Using Python Functions as Tools#

Python functions can be used as tools in byLLM. Functions defined in Python are callable by the LLM to perform specific tasks:

import jaclang
from byllm.lib import Model
llm = Model(model_name="gpt-4o")


def get_weather(city: str) -> str:
    return f"The weather in {city} is sunny."

@by(llm(tools=[get_weather]))
def answer_question(question: str) -> str: ...

Using Semstrings for Semantic Enrichment#

In Jac we introduced the sem keyword as a means to attach additional semantics to code objects such as object attributes and function argument.
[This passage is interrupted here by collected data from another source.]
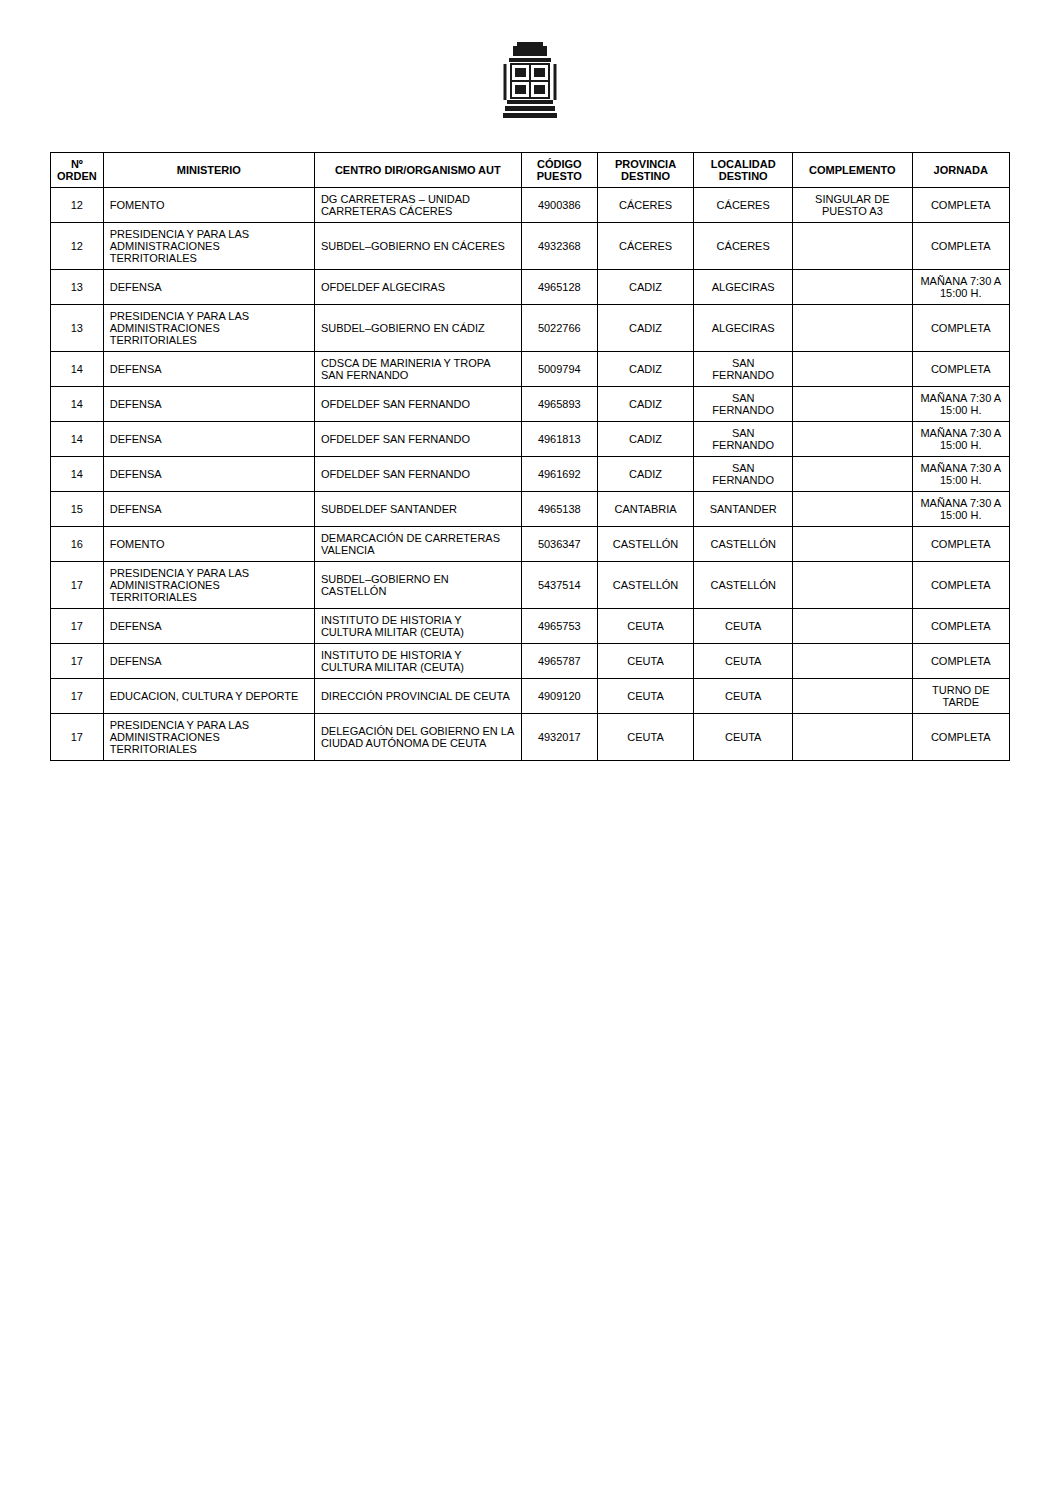| Nº ORDEN | MINISTERIO | CENTRO DIR/ORGANISMO AUT | CÓDIGO PUESTO | PROVINCIA DESTINO | LOCALIDAD DESTINO | COMPLEMENTO | JORNADA |
| --- | --- | --- | --- | --- | --- | --- | --- |
| 12 | FOMENTO | DG CARRETERAS – UNIDAD CARRETERAS CÁCERES | 4900386 | CÁCERES | CÁCERES | SINGULAR DE PUESTO A3 | COMPLETA |
| 12 | PRESIDENCIA Y PARA LAS ADMINISTRACIONES TERRITORIALES | SUBDEL–GOBIERNO EN CÁCERES | 4932368 | CÁCERES | CÁCERES | | COMPLETA |
| 13 | DEFENSA | OFDELDEF ALGECIRAS | 4965128 | CADIZ | ALGECIRAS | | MAÑANA 7:30 A 15:00 H. |
| 13 | PRESIDENCIA Y PARA LAS ADMINISTRACIONES TERRITORIALES | SUBDEL–GOBIERNO EN CÁDIZ | 5022766 | CADIZ | ALGECIRAS | | COMPLETA |
| 14 | DEFENSA | CDSCA DE MARINERIA Y TROPA SAN FERNANDO | 5009794 | CADIZ | SAN FERNANDO | | COMPLETA |
| 14 | DEFENSA | OFDELDEF SAN FERNANDO | 4965893 | CADIZ | SAN FERNANDO | | MAÑANA 7:30 A 15:00 H. |
| 14 | DEFENSA | OFDELDEF SAN FERNANDO | 4961813 | CADIZ | SAN FERNANDO | | MAÑANA 7:30 A 15:00 H. |
| 14 | DEFENSA | OFDELDEF SAN FERNANDO | 4961692 | CADIZ | SAN FERNANDO | | MAÑANA 7:30 A 15:00 H. |
| 15 | DEFENSA | SUBDELDEF SANTANDER | 4965138 | CANTABRIA | SANTANDER | | MAÑANA 7:30 A 15:00 H. |
| 16 | FOMENTO | DEMARCACIÓN DE CARRETERAS VALENCIA | 5036347 | CASTELLÓN | CASTELLÓN | | COMPLETA |
| 17 | PRESIDENCIA Y PARA LAS ADMINISTRACIONES TERRITORIALES | SUBDEL–GOBIERNO EN CASTELLÓN | 5437514 | CASTELLÓN | CASTELLÓN | | COMPLETA |
| 17 | DEFENSA | INSTITUTO DE HISTORIA Y CULTURA MILITAR (CEUTA) | 4965753 | CEUTA | CEUTA | | COMPLETA |
| 17 | DEFENSA | INSTITUTO DE HISTORIA Y CULTURA MILITAR (CEUTA) | 4965787 | CEUTA | CEUTA | | COMPLETA |
| 17 | EDUCACION, CULTURA Y DEPORTE | DIRECCIÓN PROVINCIAL DE CEUTA | 4909120 | CEUTA | CEUTA | | TURNO DE TARDE |
| 17 | PRESIDENCIA Y PARA LAS ADMINISTRACIONES TERRITORIALES | DELEGACIÓN DEL GOBIERNO EN LA CIUDAD AUTÓNOMA DE CEUTA | 4932017 | CEUTA | CEUTA | | COMPLETA |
The syntax in jac is as follows.

obj Person {
    has name:str;
    has age:int;
    has ssn: int;
}
sem Person.ssn = "last four digits of the Social Security number"

Using sem functionality in python is a bit diferent as the attachment is done using a @sem decorator.

from jaclang import JacMachineInterface as Jac
from byllm.lib import Model, by

@Jac.sem('<Person Semstring>', {
    'name' : '<name semstring>',
    'age' : '<age semstring>',
    'ssn' : "<ssn semstring>"
    }
)
@datclass
class Person:
    name: str
    age: int
    ssn: int

Note

The sem implementation in Python is a work-in-progress. The Python way of adding semstrings may change in future releases of byLLM.